Counsel for the BPU advised us at oral argument that the agency has never used this power to revoke the franchise of a utility or to divest and bar its officers solely because of mismanagement. Not only is there no specific statutory authorization for such acts, but there are no BPU guidelines or regulations concerning such actions. Such drastic results should be preceded by regulations setting guidelines for their application.
This case is somewhat analogous to Department of Labor v. Titan Construction Co., 102 N.J. 1, 504 A.2d 7 (1985), which involved the debarment of corporate officers from public contracting work for corporate violations of the New Jersey Prevailing Wage Act. Unlike the Solid Waste Utility Control Act, the Prevailing Wage Act did not specifically indicate that corporate officers were subject to the prohibitions of that legislation and the remedies it provides. Thus, the court noted that “[t]he Act itself provides no standards establishing the grounds for debarring corporate officers.” 102 N.J. at 17, 504 A.2d 7. Moreover, the position of the Department of Labor in Titan, supra, was that a corporate officer could be debarred even though he was “entirely without knowledge of or culpability for the corporate violatipn.” Ibid. The Court concluded that any attempt to impose vicarious liability upon a nonculpable person presented substantial legal and policy issues that should be addressed through rulemaking before punitive action was taken. Ibid.
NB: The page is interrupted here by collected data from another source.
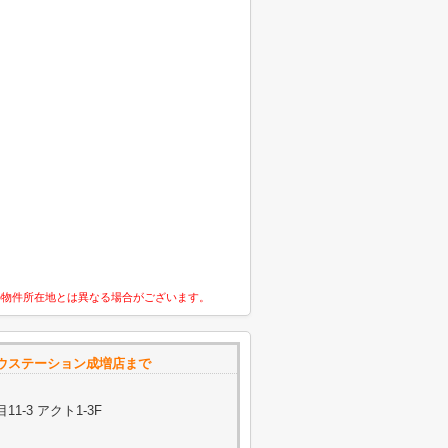
の物件所在地とは異なる場合がございます。
ウステーション成増店まで
-3 アクト1-3F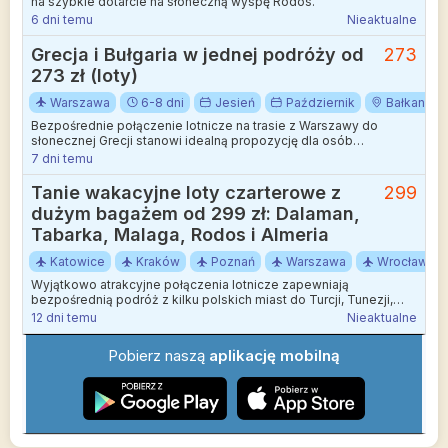
na szybkie dotarcie na słoneczną wyspę Rodos.
6 dni temu
Nieaktualne
Grecja i Bułgaria w jednej podróży od
273
273 zł (loty)
Warszawa
6-8 dni
Jesień
Październik
Bałkany
Bezpośrednie połączenie lotnicze na trasie z Warszawy do
słonecznej Grecji stanowi idealną propozycję dla osób
planujących jesienny wypoczynek nad Morzem Egejskim. Rejsy
7 dni temu
są realizowane z lotniska w Modlinie i pozwalają na szybkie
dotarcie do celu bez konieczności uciążliwych przesiadek.
Tanie wakacyjne loty czarterowe z
299
dużym bagażem od 299 zł: Dalaman,
Tabarka, Malaga, Rodos i Almeria
Katowice
Kraków
Poznań
Warszawa
Wrocław
Wyjątkowo atrakcyjne połączenia lotnicze zapewniają
bezpośrednią podróż z kilku polskich miast do Turcji, Tunezji,
Grecji i Hiszpanii.
12 dni temu
Nieaktualne
Pobierz naszą
aplikację mobilną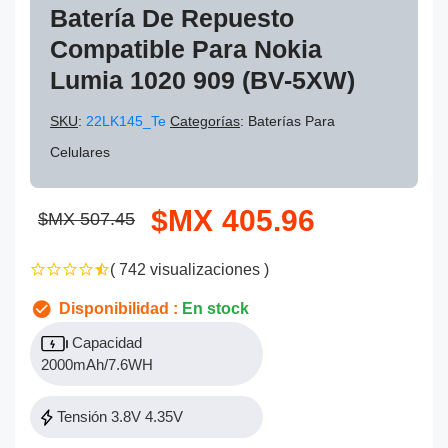
Batería De Repuesto
Compatible Para Nokia
Lumia 1020 909 (BV-5XW)
SKU
:
22LK145_Te
Categorías
: Baterías Para
Celulares
$MX 405.96
$MX 507.45
( 742 visualizaciones )
Disponibilidad :
En stock
Capacidad
2000mAh/7.6WH
Tensión 3.8V 4.35V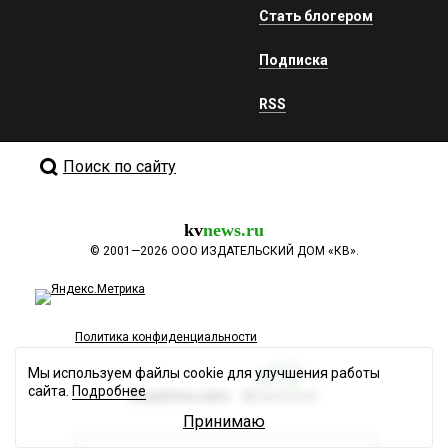
Стать блогером
Подписка
RSS
Поиск по сайту
kv
news.ru
©
2001—2026
ООО ИЗДАТЕЛЬСКИЙ ДОМ «КВ».
Политика конфиденциальности
Мы используем файлы cookie для улучшения работы
сайта.
Подробнее
Разработка сайта
Принимаю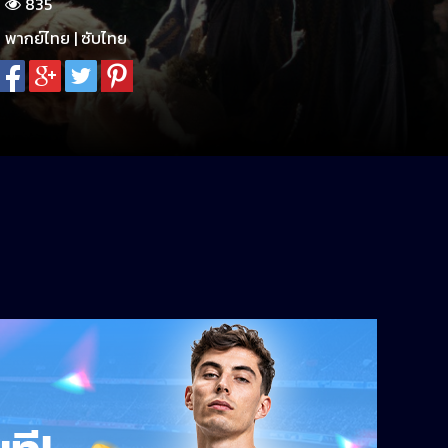
835
พากย์ไทย | ซับไทย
Indeed, the Court held that “[fjundamental principles of due process mandate that standards must be established to define the conduct that will result in individual debarment.” Ibid. Likewise, before a forced sale and permanent divestiture and debarment is enforced, there should be *254guidelines and regulations setting forth the conditions under which such draconian measures are to be undertaken.
Moreover, there should be a rational connection between the misconduct and the remedy imposed. The misfeasance found in this case had to do with the management of Valley and not Schindelar’s character or ethical competency to own Valley. Although this purported misfeasance, which the BPU has labeled a failure to provide “safe, adequate and proper service,” might support the removal of Sehindelar from the management of Valley, there is no authority and no justification for removing Sehindelar and now his family as the owners of Valley. The only previous reported cases imposing such harsh sanctions have involved willful misconduct, ie., criminal actions that adversely reflected on the respondent’s ability to own a public utility, and not simply poor management ability.
There are less drastic measures available to the BPU than revocation and permanent debarment. Companies exist that specialize in providing the operation and management of sewerage treatment facilities owned by others. Valley has retained such a company, U.S. Water, Inc., to operate its facilities. Because Mr. Sehindelar is dead, there is no reason not to allow the adult members of his family to appoint new management to operate Valley and to give them an opportunity to sell Valley if they wish. The BPU has failed to show that much less drastic remedies would not work.
VII.
Even assuming Mr. Schindelar’s mismanagement, the severe remedies imposed by the BPU exceed the authority granted by its enabling legislation. When the Legislature intends to allow the BPU to revoke a franchise and sell a utility, it does so in unmistakable language. See N.J.S.A 58:11-59. It did not do so here and, therefore, the BPU has no authority to do it.
I would reverse the judgment of the Appellate Division.
*255HANDLER and STEIN, JJ., join in this opinion.
For affirmance — Chief Justice PORITZ, and Justices POLLOCK, O’HERN and COLEMAN — 4.
For reversal — Justices HANDLER, GARIBALDI and STEIN — 8.